Association and Function of Opioid Receptor Gene Variants to Substance Dependence

阿片受体基因变异与物质依赖性的关联和功能

• 批准号: 8120382
• 负责人: Huiping Zhang
• 金额: $ 23.61万
• 依托单位: YALE UNIVERSITY
• 依托单位国家: 美国
• 财政年份: 2009
• 资助国家: 美国
• 起止时间: 2009-09-01 至 2013-08-31
• 项目状态: 已结题
• 来源: https://reporter.nih.gov/project-details/8120382
• 关键词: Address; Affect; African American; Alcohols; American; Biological Assay; Cocaine; DNA; DNA Resequencing; Data; Epigenetic Process; European; Future; Genes; Genetic Variation; Heroin; Linkage Disequilibrium; Mediating; Modification; Morphine; Nucleic Acid Regulatory Sequences; Opioid Peptide; Opioid Receptor; Outcome; POMC gene; Peptide Receptor; Pharmaceutical Preparations; Phase; Polymerase Chain Reaction; Prevention strategy; Receptor Gene; Reporter Genes; Rewards; Substance Addiction; Techniques; Testing; Time; Variant; Western Blotting; case control; design; effective therapy; gel mobility shift assay; improved; next generation; receptor binding

Tfiis is a K99 to ROO transition application which seeks further support for studying the association of four opioid receptor genes (0PRM1, 0PRD1, 0PRK1, and 0PRL1) and four opioid peptide genes (POMC, PDYN, PENK, and PNOC) genes and substance dependence (SD) in African Americans (AAs) and European Americans (EAs). In the K99 phase, we identified several opold receptor and peptide gene variants which were significantly associated with SD. However, since only a limited number of variants were selected and tested for their association with SD, the causal variant might have been ignored. In addition, it is unknown whether the identified SD-associated variants are functional or they are just in linkage disequilibrium with the causal variant. Therefore, in the ROO phase, we need to further address these Issues. We propose to (1) analyze the association of both common and rare variants with SD by resequencing the opioid receptor and peptide genes in our cases and controls using the next-generation sequencing technique; (2) examine the function of SD-assoclated opioid receptor and peptide gene variants using several approaches including receptor binding assays, Western blotting, real-time quantitative polymerase chain reaction, allelic expression Imbalance assay, electrophoretic mobility gel shift assay, and liclferase reporter gene assay; and (3) Investigate whether DNA metylatlon levels In the regulatory regions ofthe opioid receptor and peptide genes are significantly different between SD affected cases and healthy controls. The proposed study will improve our understanding about the Influence of opioid receptor and peptide gene variants on SD and determine whether epigenetic modification ofthese genes can Increase vulnerability to SD. In addition, it will generate sufficient data for a future ROI project aimed at (1) establishing a set of opiod receptor and peptide gene markers as predictors of SD; and (2) investigating the contribution of variants In these genes to the outcome of SD treatment.

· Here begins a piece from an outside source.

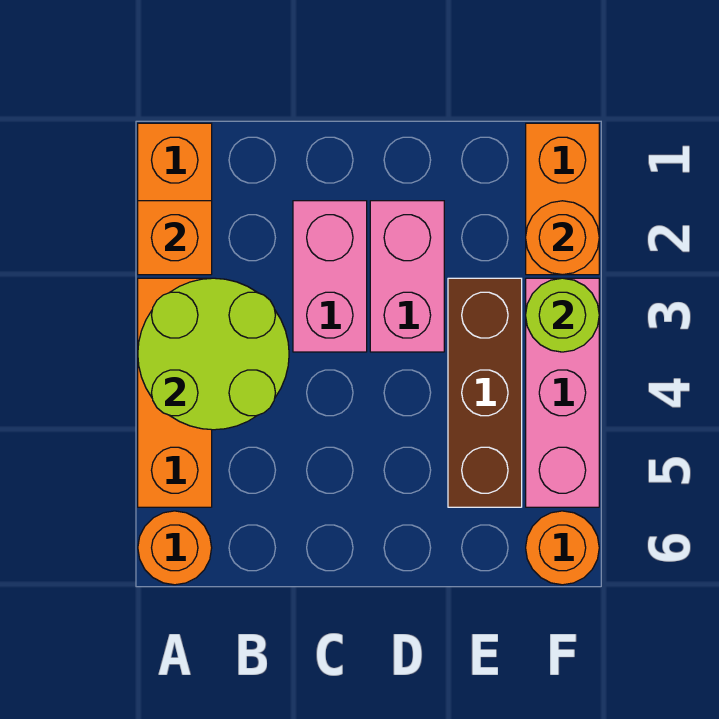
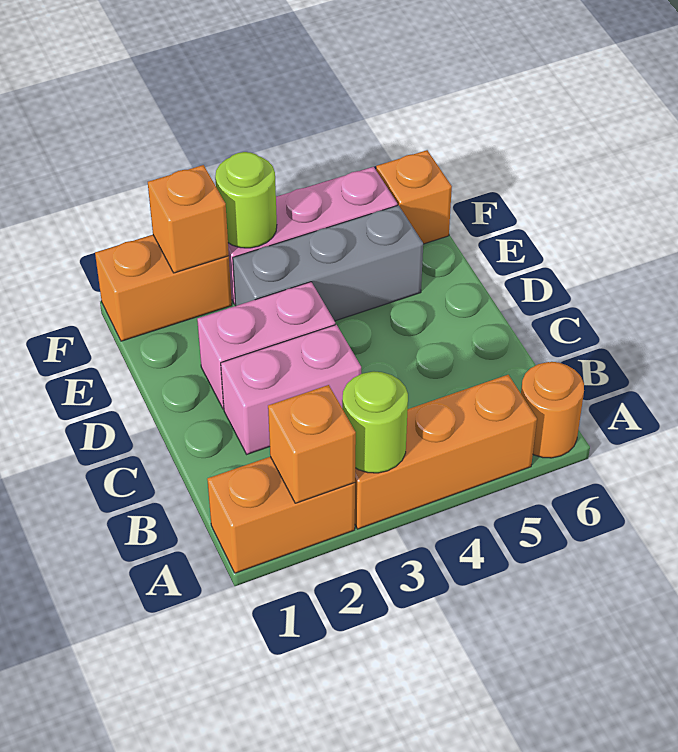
lime 2x2 round brick [138,278,289,430] -> lime 1x1 round brick [342,372,408,473]
brown 1x3 brick [448,278,522,507] -> grey 1x3 brick [233,205,423,321]
orange 1x1 round brick [526,201,599,275] -> orange 1x1 brick [148,165,229,273]
orange 1x1 round brick [526,511,599,585] -> orange 1x1 brick [376,150,452,244]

TFIIS是ROO过渡应用的K99 阿片受体基因（0PRM1、0PRD1、0PRK1和0PRL1）和四个阿片类肽基因（POMC，POMC， 非洲裔美国人（AAS）和 欧美人（EA）。 在K99阶段，我们鉴定了几种Opold受体和肽基因变异，它们显着 与SD相关。但是，由于仅选择了有限数量的变体并测试了其 与SD的关联，可能忽略了因果变体。另外，未知是否 已识别的SD相关变体具有功能性，或者只是与因果关系不平衡 变体。因此，在ROO阶段，我们需要进一步解决这些问题。我们建议（1）分析 通过重塑阿片受体和肽，共同变体和稀有变体与SD的关联 在我们的病例和使用下一代测序技术的基因和对照中； （2）检查 使用包括受体在内的几种方法 结合测定，蛋白质印迹，实时定量聚合酶链反应，等位基因表达 不平衡测定，电泳迁移率凝胶移位测定和liclferase报告基因基因测定； （3） 研究阿片受体和肽基因调节区域中的DNA元素水平是否存在 SD受影响的病例和健康对照之间有显着差异。 拟议的研究将提高我们对阿片类药物受体和肽影响的理解 SD上的基因变体并确定这些基因的表观遗传修饰是否可以增加 SD的脆弱性。此外，它将为针对（1）的未来ROI项目生成足够的数据 建立一组OPIOD受体和肽基因标记物作为SD的预测因子； （2）调查 这些基因中变体对SD治疗结果的贡献。